START Record extracts

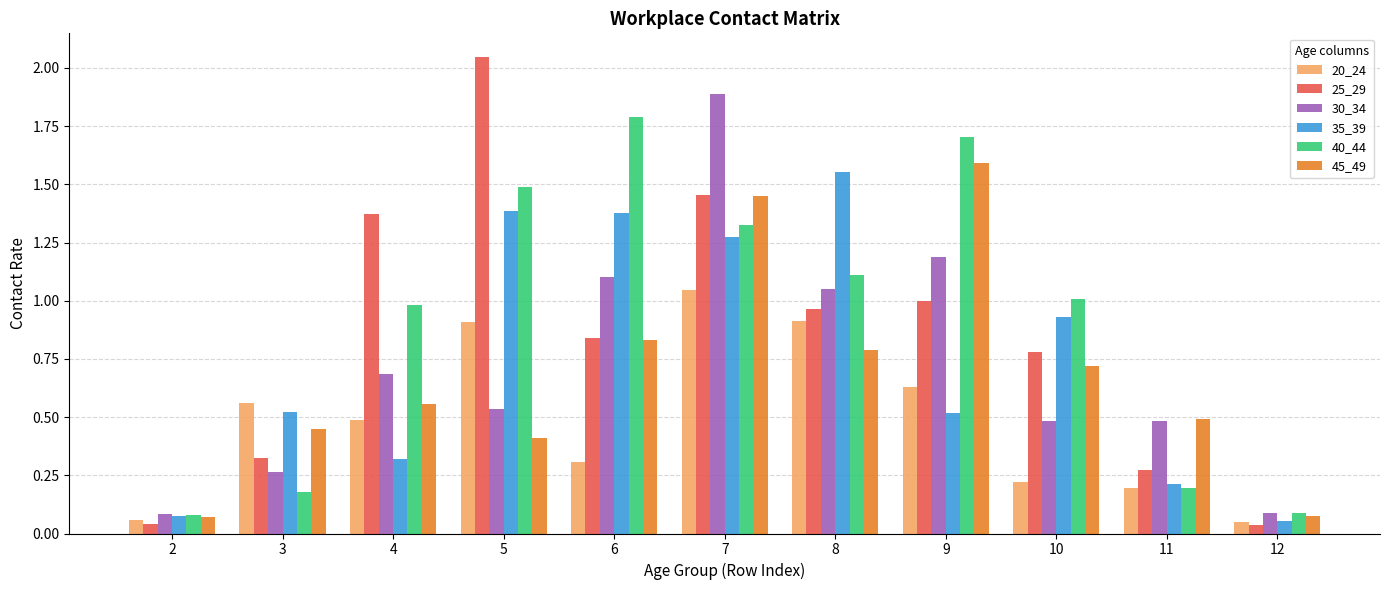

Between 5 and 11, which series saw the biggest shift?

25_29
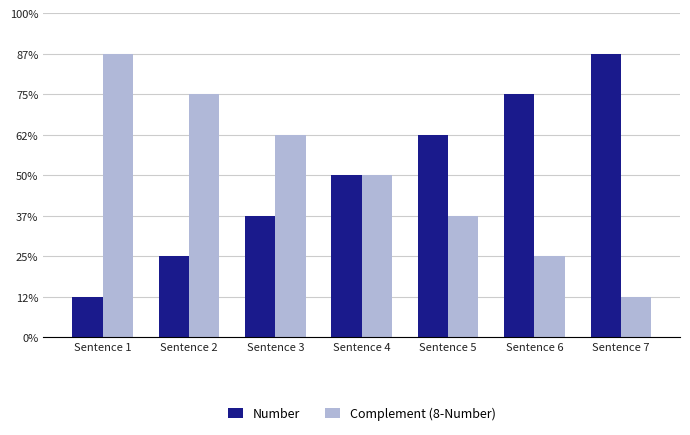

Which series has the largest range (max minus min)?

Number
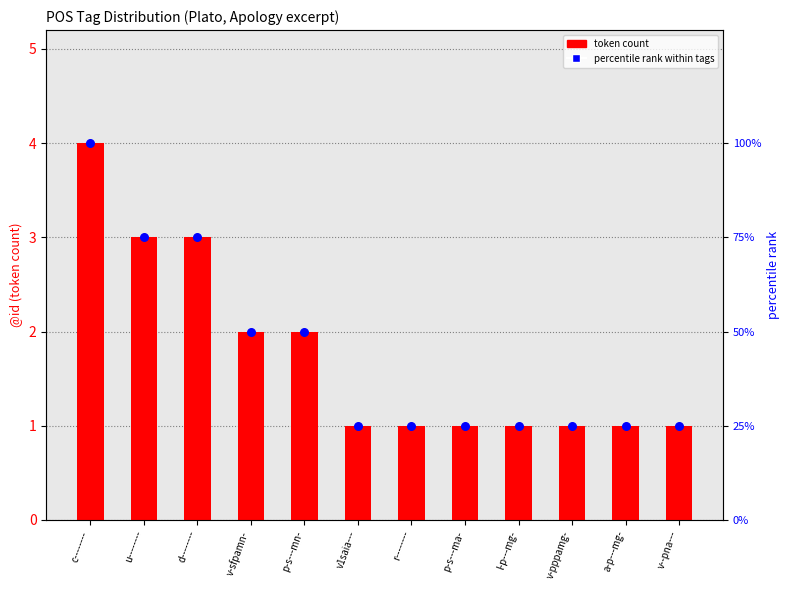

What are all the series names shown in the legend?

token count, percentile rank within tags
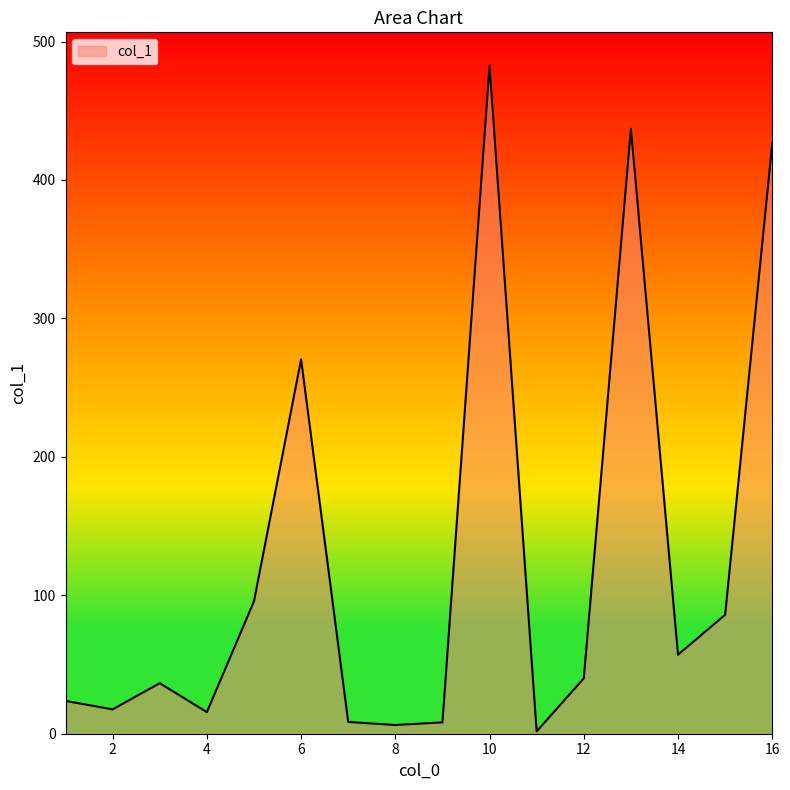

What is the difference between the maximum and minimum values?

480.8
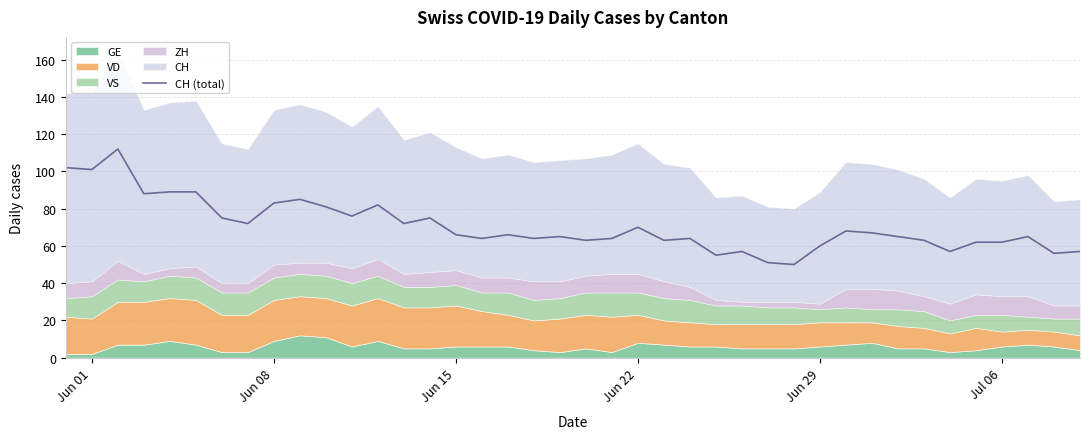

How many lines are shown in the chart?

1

END Record extracts

▶ **Description of the task**
Pull the text lines from all five entries above and reproduce them word for word, leaving the pictures out of your answer.

▶ **Written response**
Between 5 and 11, which series saw the biggest shift?

25_29

Which series has the largest range (max minus min)?

Number

What are all the series names shown in the legend?

token count, percentile rank within tags

What is the difference between the maximum and minimum values?

480.8

How many lines are shown in the chart?

1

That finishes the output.